Wednesday, November 27, 2013

Survive the holidays with civility

We absolutely love this smart, witty, and helpful Guide to Civility from syndicated columnist Mark Shields and New York Times columnist David Brooks.

The best part? You can download it and use it as a placemat during one of the most politically and emotionally-charged events of the season: the Thanksgiving dining table. (Or any dining table filled with a variety of loved ones gathered for the holidays.)

Check out their advice for handling dicey topics ranging from politics, the economy, and more - all the while preserving a sense of family love.

It reminds us of what we're thankful for - reminders to practice civility and kindness each and every day! 

Happy Thanksgiving!

Monday, November 25, 2013

Be a light!

The holidays are here!

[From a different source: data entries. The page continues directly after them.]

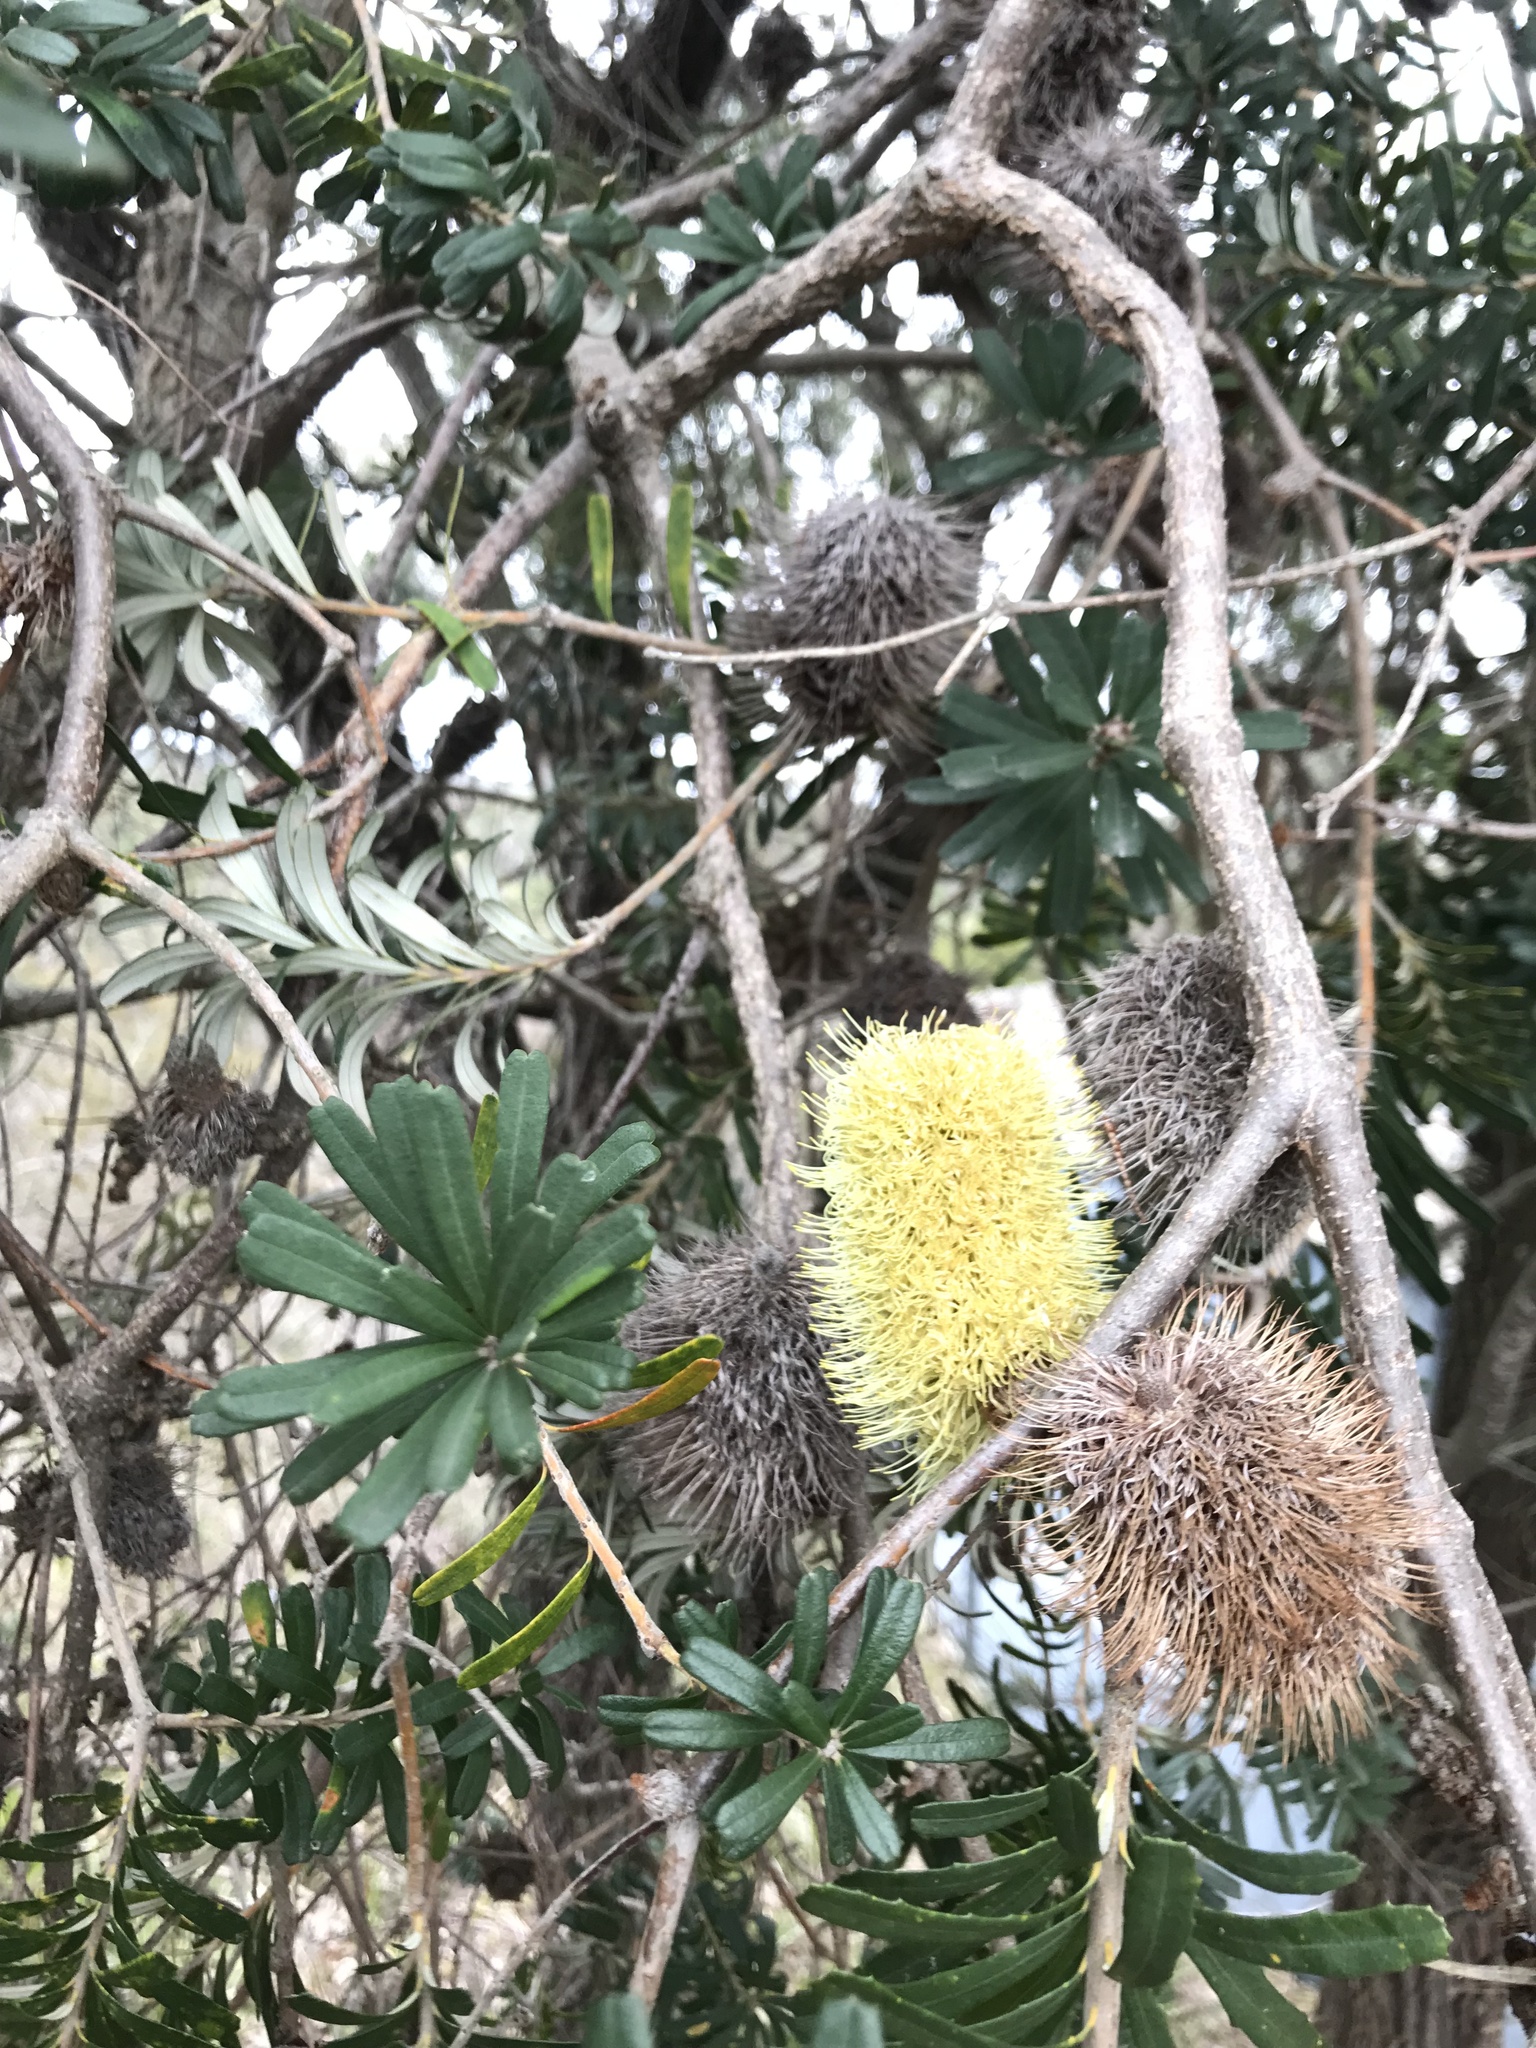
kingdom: Plantae
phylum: Tracheophyta
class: Magnoliopsida
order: Proteales
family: Proteaceae
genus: Banksia
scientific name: Banksia marginata
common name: Silver banksia
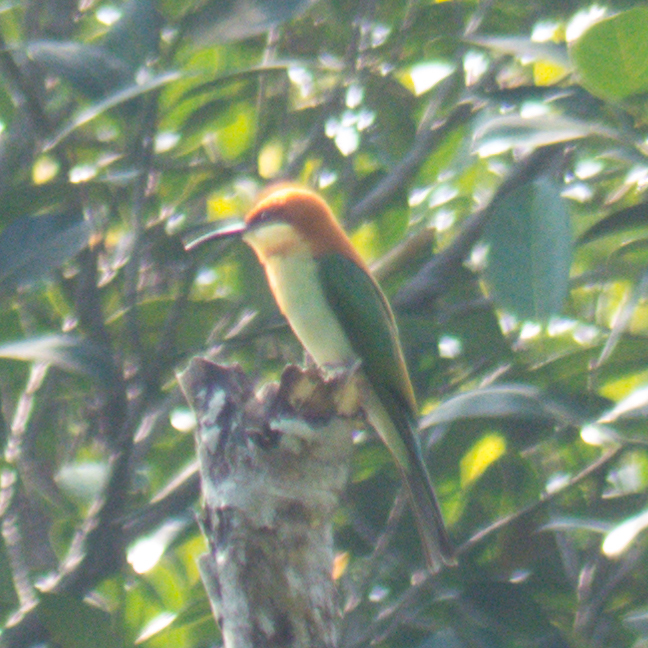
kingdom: Animalia
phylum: Chordata
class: Aves
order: Coraciiformes
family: Meropidae
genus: Merops
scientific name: Merops leschenaulti
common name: Chestnut-headed bee-eater
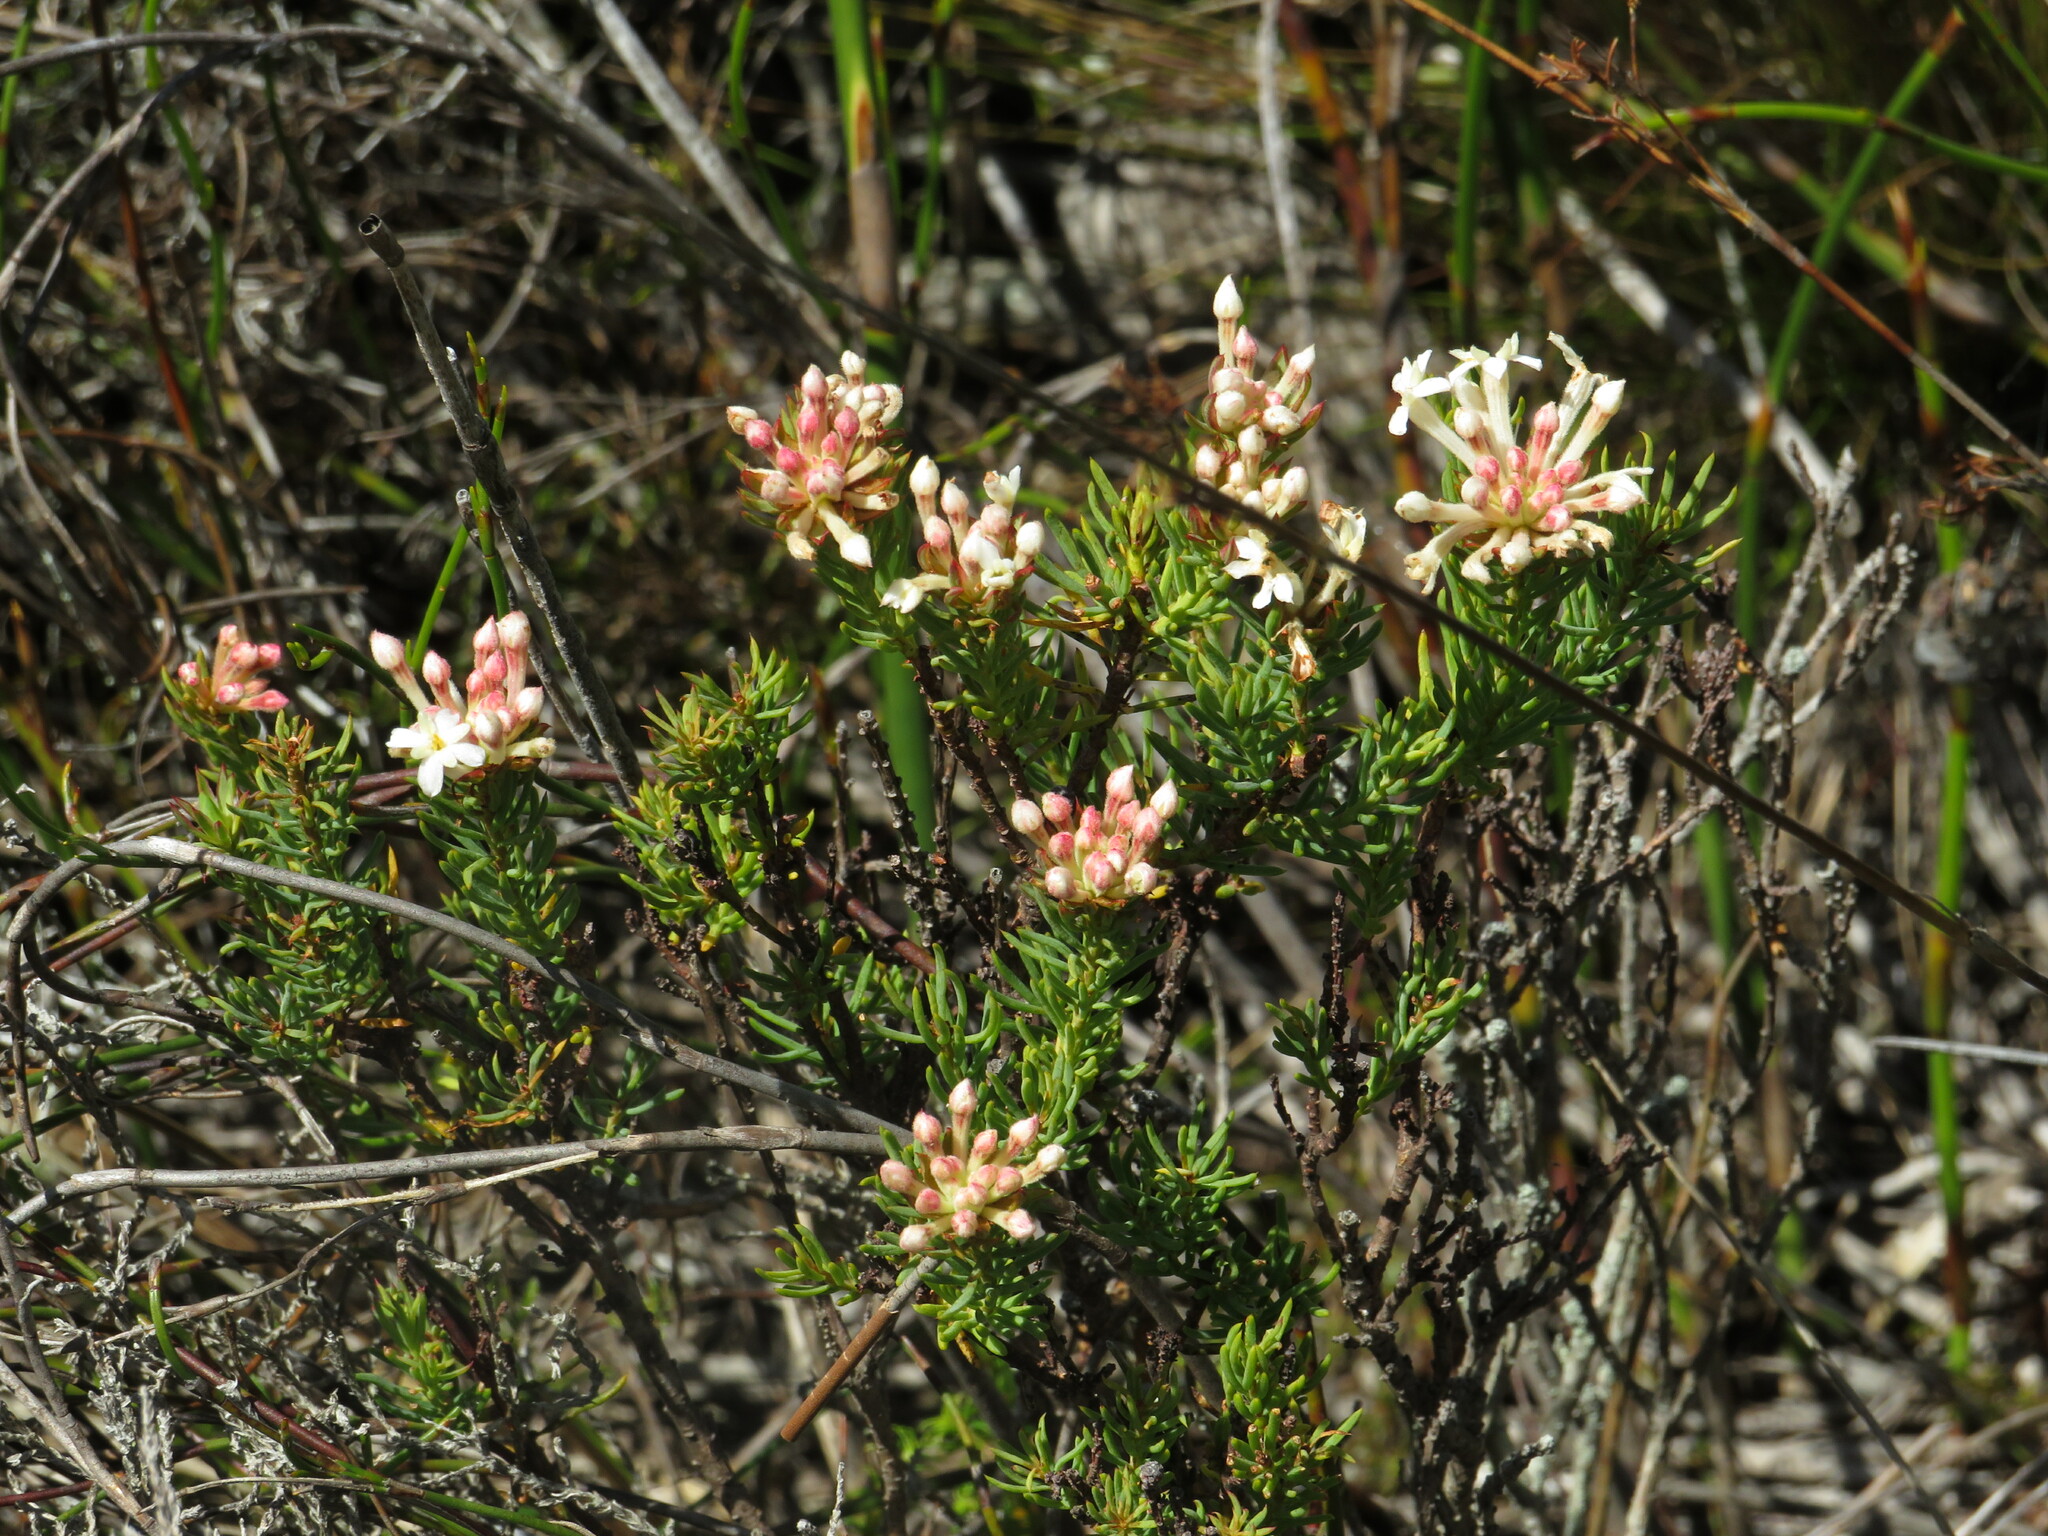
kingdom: Plantae
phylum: Tracheophyta
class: Magnoliopsida
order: Malvales
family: Thymelaeaceae
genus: Gnidia
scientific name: Gnidia pinifolia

Family, fellowship, food…and stress. Possibly a lot of it. Maybe even a little sadness, panic, or anxiety thrown into the mix.

It’s no secret that holidays are hard for a lot of people for a variety of reasons. And even people who adore holidays may find themselves succumbing to the ambient chaos of the season, when everything seems a little faster, busier, louder…and just more. More of everything.

Why not go a little easy on ourselves — and others? Why not shine a little light for the world around us?

We suggest making an effort to illuminate the holidays with simple acts of kindness. We can cover a lot of ground here, but in today’s post, we’ll focus on something super simple yet often difficult: arriving on time.

It’s easy to feel scattered if one has a calendar filled with abundant holiday parties and plays, school and work functions, and at least one big family dinner. Arriving on time makes a world of difference, not only to your hosts, colleagues, friends, and family, but also to yourself.

Imagine allowing enough time for getting lost or bad traffic without worrying about being late. Imagine arriving at your destination feeling calm and collected, not flustered and hectic. Imagine not climbing over a sea of knees in an already-seated auditorium…joining dinner party conversation without any residual jitters…taking a breath to relax and enjoy yourself without rushing around.

Being on time might take practice for some of us—but what better time to start now? You may have to force yourself to leave at a time that feels unnaturally early until you have figured it out, but go ahead and do it…keeping appointments on a calendar you actually check helps, too.